Recent insights have clearly demonstrated that CIRD patients have an incremented CVD risk    . The results of our study further support this knowledge. In fact, a significant proportion of CIRD patients had already experienced atherosclerotic cardiovascular diseases i.e. cerebrovascular accidents/transient ischemic attacks and/or ischemic heart disease, thus had a very high CVD risk. However, when estimating the cardiovascular risk with the WHO/ISH risk charts, CIRD patients did not significantly differ from their non-CIRD counterparts, and similarly had a broadly reduced cardiovascular risk. Remarkably, many cardiovascular risk calculators appropriate for the general population have been tested in RA patients     , but not in the other CIRD populations. Almost all of those studies have reported a low CVD risk and substantial underestimation of the CVD risk when using those calculators. Our results seem consistent with those reports in a CIRD population at large. However, we found CIRD associated with traditional CVD risk factors, contrasting with the estimated global low cardiovascular risk. Furthermore, CIRD patients frequently have an increased carotid intima-media thickness and high carotid plaque prevalences correctly suggestive of increased atherosclerosis burden  . Taken together, the WHO/ISH risk charts could have underestimated the CVD risk in our CIRD population. Hence, measurements of the aforementioned surrogate markers of atherosclerosis (carotid-intima media thickness and carotid plaque) as well as longitudinal studies are largely warranted for definite conclusions. In particular, cross- sectional studies confronting the WHO/ISH risk charts estimations with concomitant measures of surrogate markers of atherosclerosis and longitudinal studies verifying if CVD outcomes/status predicted by the WHO/ ISH risk charts occur in the future would be helpful.
Our study had limitations:
Caution must be exercised when interpreting results of this study. Indeed, causality of the observed associations cannot be guaranteed.
Additionally, we cannot rule out the recall bias concerning the report of individual’s previous cardiovascular events in spite of the use of adapted questionnaires developed by the WHO  .
Nevertheless, we studied the cardiovascular risk in an extensive CIRD population.
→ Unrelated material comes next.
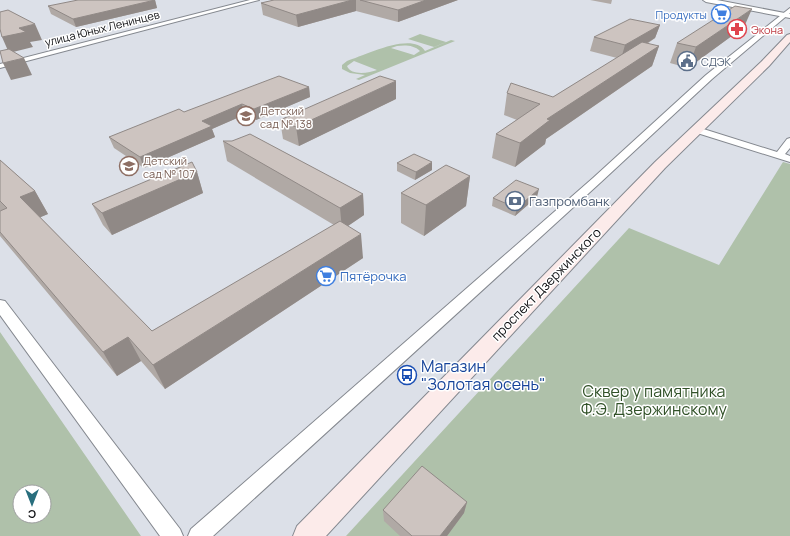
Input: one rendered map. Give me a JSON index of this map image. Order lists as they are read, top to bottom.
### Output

We found CIRD associated with hypertension, excess overall adiposity, diabetes mellitus and physical inactivity. In addition, a considerable proportion of CIRD patients reported previous atherosclerotic cardiovascular events. However, CIRD may not be associated with an increased CVD risk according to the WHO/ISH risk charts. Thus, definite conclusions require further rigorous research to precise if we can or not rely on the WHO/ISH risk charts to predict the CVD outcome in Black African patients with CIRD.
The authors declare that they have no competing interests.
We thank the paramedical staff of the Rheumatology unit of the Yaounde Central Hospital who helped us for data collection and Mr. Djoufack Donald for his invaluable help in data analysis.